在反恶魔组织活动如火如荼的某天下午,影山茂夫放学路过公园的蘑菇屋,看见灵幻新隆闭着眼睛躺在里面,放在胸前的玻璃海葵反射的阳光在蘑菇屋顶漾出一圈光波。他的脸晒得红扑扑,睫毛投下两个扇形的阴影,每一根发丝都金光灿灿的像鲜嫩的玉米须。影山茂夫站在门口,无比希望自己是反恶魔组织中的任何一个,因为这样恬静的灵幻新隆无论怎么看都是恶魔的反面。
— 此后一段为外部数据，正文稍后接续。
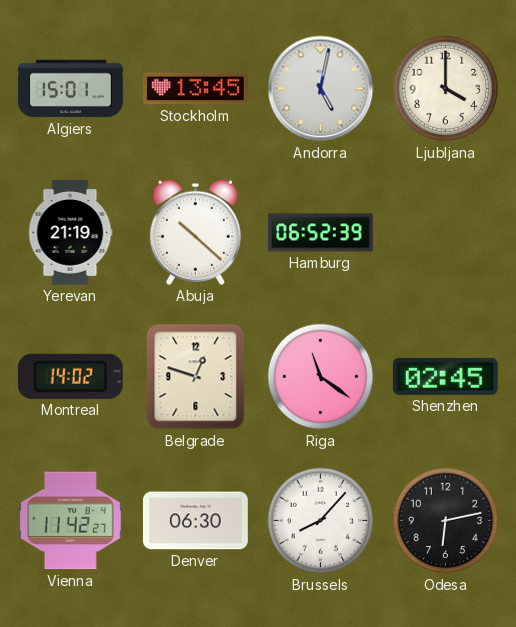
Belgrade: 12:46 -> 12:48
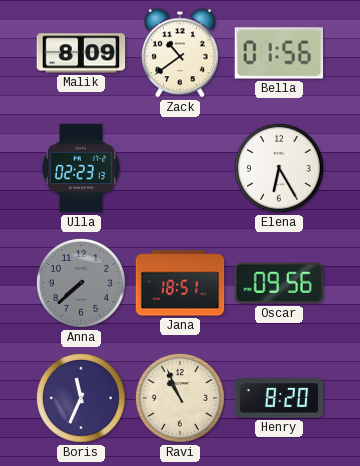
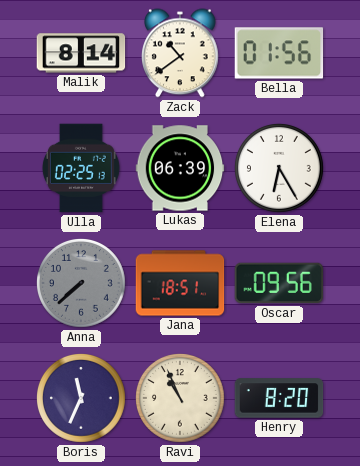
Malik: 8:09 -> 8:14
Ulla: 02:23 -> 02:25
Lukas: none -> 06:39
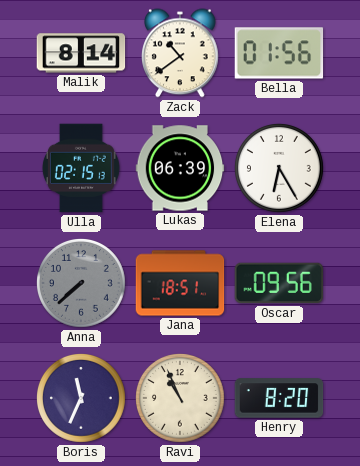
Ulla: 02:25 -> 02:15
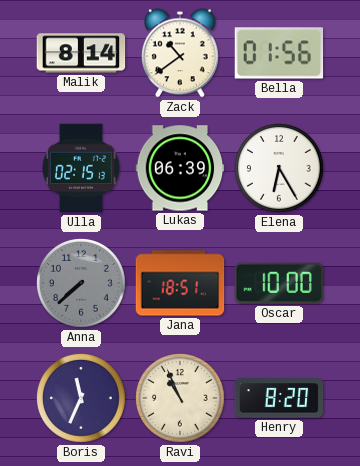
Oscar: 09:56 -> 10:00
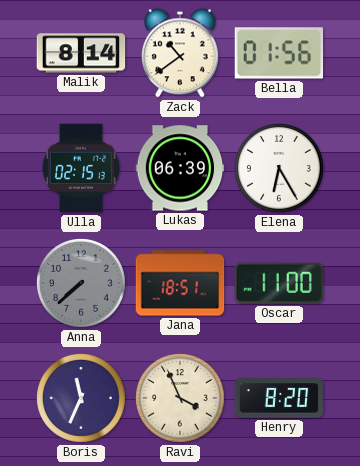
Oscar: 10:00 -> 11:00
Ravi: 10:56 -> 3:56
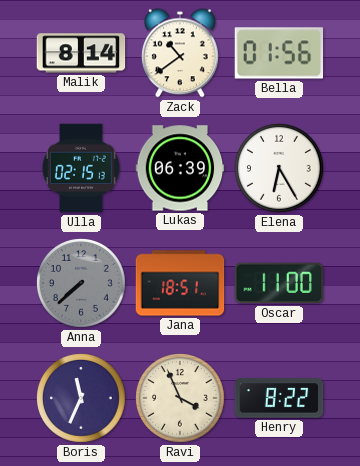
Henry: 8:20 -> 8:22
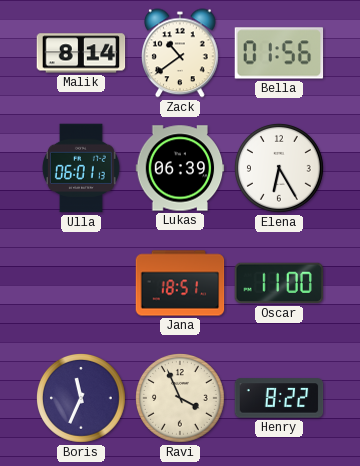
Ulla: 02:15 -> 06:01
Anna: 7:38 -> none
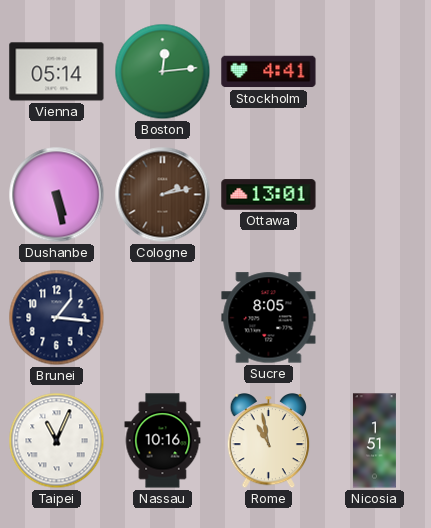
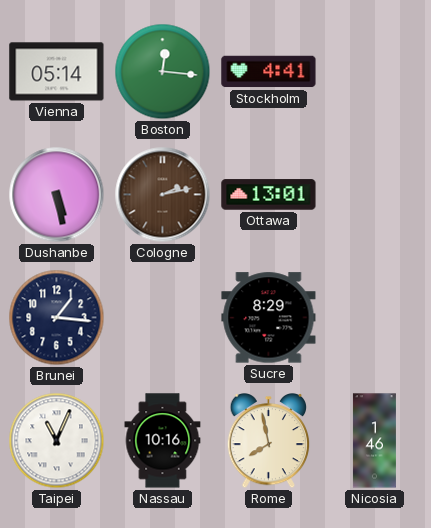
Boston: 12:14 -> 12:16
Sucre: 8:05 -> 8:29
Rome: 10:58 -> 7:58
Nicosia: 1:51 -> 1:46
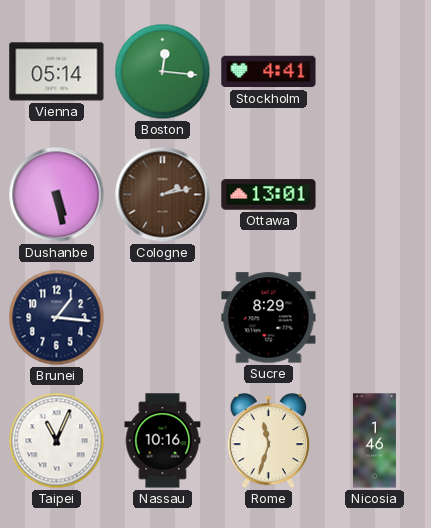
Rome: 7:58 -> 11:33
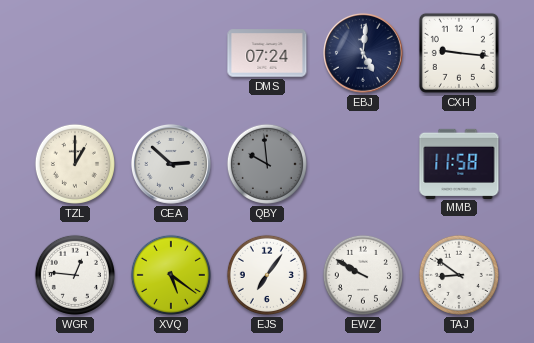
在高考前不久,不受反恶魔组织任何影响的灵幻新隆和别人打架了,对方是反恶魔组织的会长,趁灵幻新隆去卫生间的间隙偷拿了玻璃海葵。影山茂夫赶到现场的时候两个人都伤痕累累,会长被人扶着站在一旁,而灵幻新隆躺在地上,以蜷缩着的姿势抱着他的玻璃海葵,脆弱的像一只被猎枪击中的鸟。或许这正是反恶魔组织真正的用意,在这羸弱的如同颤颤巍巍的积木的时刻,把灵幻新隆塑造成为完全的异类。他慢吞吞的起身,关节似乎发出仿生人似的嘎达嘎达声,张开嘴吧缓慢而深重地呼吸,无视影山茂夫伸过去的双手向学校门口走去。人群中自动为他打开一条路,两侧仿佛复制粘贴一般的黑发的学生,每个人都面糊模糊,同绿化带里的植物没有区别。

灵幻新隆走了,第二天没有回来,第三天也没有,往后的每一天都没有,直到高考也没有。学校里没有人欢呼,也没有人难过,反恶魔组织一夜之间销声匿迹,你要问的话,每个人都问心无愧。因为他们唯一做的事就是什么也没有做。

高考结束当天的晚上,影山茂夫决定杀死过去的自己,在一切尘埃落定后,有个东西从包里掉出来砸到了影山茂夫的脚,这东西被碳灰熏得黑漆马虎,但形状没有任何改变,仍旧是中空的圆柱形上连接着密密麻麻的触手。